The investor confidence index calculated by the ZEW economic institute rose to 10.4 points
Berlin - AFP
Investor sentiment in Germany rebounded in November after seven consecutive falls thanks to still resilient economic data from Europe's top economy, a leading survey said Tuesday.
The investor confidence index calculated by the ZEW economic institute rose to 10.4 points from just 1.9 points a month earlier, the think tank said in a statement.
"The outlook for the German economy is brightening towards the end of the year," said ZEW president Professor Clemens Fuest in a statement.
"Economic pessimism appears not to have increased after the terror attacks in Paris," he added, pointing to data received since Friday night's jihadist killings, the worst ever terror attacks on French soil.

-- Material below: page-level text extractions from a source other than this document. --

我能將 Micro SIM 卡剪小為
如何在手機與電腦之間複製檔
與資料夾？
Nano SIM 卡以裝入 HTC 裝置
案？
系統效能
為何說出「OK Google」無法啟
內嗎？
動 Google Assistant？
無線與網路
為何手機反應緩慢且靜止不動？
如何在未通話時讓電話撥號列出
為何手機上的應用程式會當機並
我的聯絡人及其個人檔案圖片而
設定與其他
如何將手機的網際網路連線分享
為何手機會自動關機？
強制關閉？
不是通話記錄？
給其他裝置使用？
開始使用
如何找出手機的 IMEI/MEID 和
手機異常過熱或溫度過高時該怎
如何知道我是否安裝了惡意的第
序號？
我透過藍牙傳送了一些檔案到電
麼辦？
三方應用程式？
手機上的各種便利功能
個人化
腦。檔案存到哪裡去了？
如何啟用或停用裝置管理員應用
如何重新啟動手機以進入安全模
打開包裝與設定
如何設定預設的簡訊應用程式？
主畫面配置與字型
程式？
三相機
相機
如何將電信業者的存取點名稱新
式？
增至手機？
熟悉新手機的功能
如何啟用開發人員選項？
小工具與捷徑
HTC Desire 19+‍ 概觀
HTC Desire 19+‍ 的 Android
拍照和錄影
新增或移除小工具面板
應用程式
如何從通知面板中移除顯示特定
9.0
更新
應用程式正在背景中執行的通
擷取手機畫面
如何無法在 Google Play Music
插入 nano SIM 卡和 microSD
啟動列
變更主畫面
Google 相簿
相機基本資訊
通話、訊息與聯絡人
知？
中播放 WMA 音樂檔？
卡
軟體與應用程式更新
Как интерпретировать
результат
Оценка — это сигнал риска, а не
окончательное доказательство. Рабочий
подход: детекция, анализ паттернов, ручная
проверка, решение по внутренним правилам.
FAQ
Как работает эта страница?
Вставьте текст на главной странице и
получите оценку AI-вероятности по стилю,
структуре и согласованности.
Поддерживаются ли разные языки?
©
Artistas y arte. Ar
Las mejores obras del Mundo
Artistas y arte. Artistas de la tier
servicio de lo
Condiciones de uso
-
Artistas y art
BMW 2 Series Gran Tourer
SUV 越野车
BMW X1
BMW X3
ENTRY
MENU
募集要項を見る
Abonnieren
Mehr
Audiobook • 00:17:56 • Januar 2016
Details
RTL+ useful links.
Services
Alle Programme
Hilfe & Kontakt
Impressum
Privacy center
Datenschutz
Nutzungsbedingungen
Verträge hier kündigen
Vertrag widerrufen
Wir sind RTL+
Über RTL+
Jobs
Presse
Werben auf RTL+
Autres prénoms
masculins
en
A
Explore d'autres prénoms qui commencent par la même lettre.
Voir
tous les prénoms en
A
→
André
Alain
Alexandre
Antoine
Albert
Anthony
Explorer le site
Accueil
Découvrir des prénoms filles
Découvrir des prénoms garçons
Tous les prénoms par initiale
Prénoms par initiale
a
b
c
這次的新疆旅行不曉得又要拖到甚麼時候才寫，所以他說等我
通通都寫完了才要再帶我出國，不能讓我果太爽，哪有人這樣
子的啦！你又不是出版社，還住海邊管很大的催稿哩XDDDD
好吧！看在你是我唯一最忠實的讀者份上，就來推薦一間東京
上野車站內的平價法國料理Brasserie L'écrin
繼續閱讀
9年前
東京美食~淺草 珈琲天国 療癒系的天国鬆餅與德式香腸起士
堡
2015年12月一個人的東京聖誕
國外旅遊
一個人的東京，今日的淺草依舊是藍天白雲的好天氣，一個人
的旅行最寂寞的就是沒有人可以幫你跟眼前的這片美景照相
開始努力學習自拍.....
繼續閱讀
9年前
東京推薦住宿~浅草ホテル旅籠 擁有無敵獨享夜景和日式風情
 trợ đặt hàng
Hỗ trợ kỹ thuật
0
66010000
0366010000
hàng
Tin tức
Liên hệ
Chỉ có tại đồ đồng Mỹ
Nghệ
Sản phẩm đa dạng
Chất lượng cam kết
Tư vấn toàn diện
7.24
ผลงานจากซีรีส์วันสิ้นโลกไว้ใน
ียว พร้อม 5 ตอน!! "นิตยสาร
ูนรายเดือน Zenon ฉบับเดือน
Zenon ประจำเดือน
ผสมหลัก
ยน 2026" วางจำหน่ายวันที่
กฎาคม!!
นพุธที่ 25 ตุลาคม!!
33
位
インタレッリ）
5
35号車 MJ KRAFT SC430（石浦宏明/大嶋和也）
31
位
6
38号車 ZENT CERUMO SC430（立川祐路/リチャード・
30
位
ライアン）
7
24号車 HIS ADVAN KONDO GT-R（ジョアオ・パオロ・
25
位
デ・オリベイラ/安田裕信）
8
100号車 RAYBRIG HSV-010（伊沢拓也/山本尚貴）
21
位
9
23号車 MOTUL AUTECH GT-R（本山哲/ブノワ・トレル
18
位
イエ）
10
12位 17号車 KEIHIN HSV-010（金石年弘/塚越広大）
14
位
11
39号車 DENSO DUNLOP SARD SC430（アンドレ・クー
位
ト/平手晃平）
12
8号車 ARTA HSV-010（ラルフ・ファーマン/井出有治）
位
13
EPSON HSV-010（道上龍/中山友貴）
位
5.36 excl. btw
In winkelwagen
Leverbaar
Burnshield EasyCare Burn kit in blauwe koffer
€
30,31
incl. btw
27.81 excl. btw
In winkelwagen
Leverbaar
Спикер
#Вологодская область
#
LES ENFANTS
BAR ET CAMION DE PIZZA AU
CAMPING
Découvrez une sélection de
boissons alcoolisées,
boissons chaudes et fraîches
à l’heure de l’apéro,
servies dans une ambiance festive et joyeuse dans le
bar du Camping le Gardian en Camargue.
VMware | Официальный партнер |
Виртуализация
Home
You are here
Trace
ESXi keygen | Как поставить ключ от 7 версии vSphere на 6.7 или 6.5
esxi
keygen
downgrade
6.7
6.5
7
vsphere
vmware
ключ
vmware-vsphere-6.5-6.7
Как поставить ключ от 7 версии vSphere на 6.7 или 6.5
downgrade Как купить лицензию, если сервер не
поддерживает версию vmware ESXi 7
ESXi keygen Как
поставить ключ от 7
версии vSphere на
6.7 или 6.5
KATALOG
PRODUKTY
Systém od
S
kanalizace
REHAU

"The currently high level of consumption in Germany, the recent decline in the external value of the euro, and the ongoing recovery in the United States are likely to bolster the robust development of the German economy."
For the survey, ZEW questions analysts and institutional investors about their current assessment of the economic situation in Germany, as well as their expectations for the coming months.
The sub-index measuring financial market players' view of the current economic situation in Germany was largely unchanged, declining slightly by 0.8 points to 54.4 points, ZEW said.
Carsten Brzeski, chief economist at ING-DiBa, said the data was a sign of "some light at the end of the tunnel".
He said ahead of the next European Central Bank rate-setting meeting, "the hope for new ECB action in December and consequently a weaker euro have clearly improved investors' optimism".
The Germany economy was currently mainly consumption-driven, amid low global oil prices, Brzeski added.
"Consumers see their disposable income increasing and -- backed by strong employment figures, higher nominal wages and low interest rates -- are finally spending it," he wrote in a note.
"However, on the other hand, weaker demand from oil-exporting countries is clearly hurting German exporters and industrial production."
Jennifer McKeown of Capital Economics said the survey "shows that easing fears about the global environment led sentiment to improve in November and suggests that the Paris attacks have had little impact on sentiment so far".
But she said other data suggested "the recovery may be losing momentum" as the boosts from a weaker euro and low oil prices were fading.
"Meanwhile, there must be a risk that uncertainty surrounding the Paris attacks hits sentiment in the weeks or months ahead," wrote McKeown.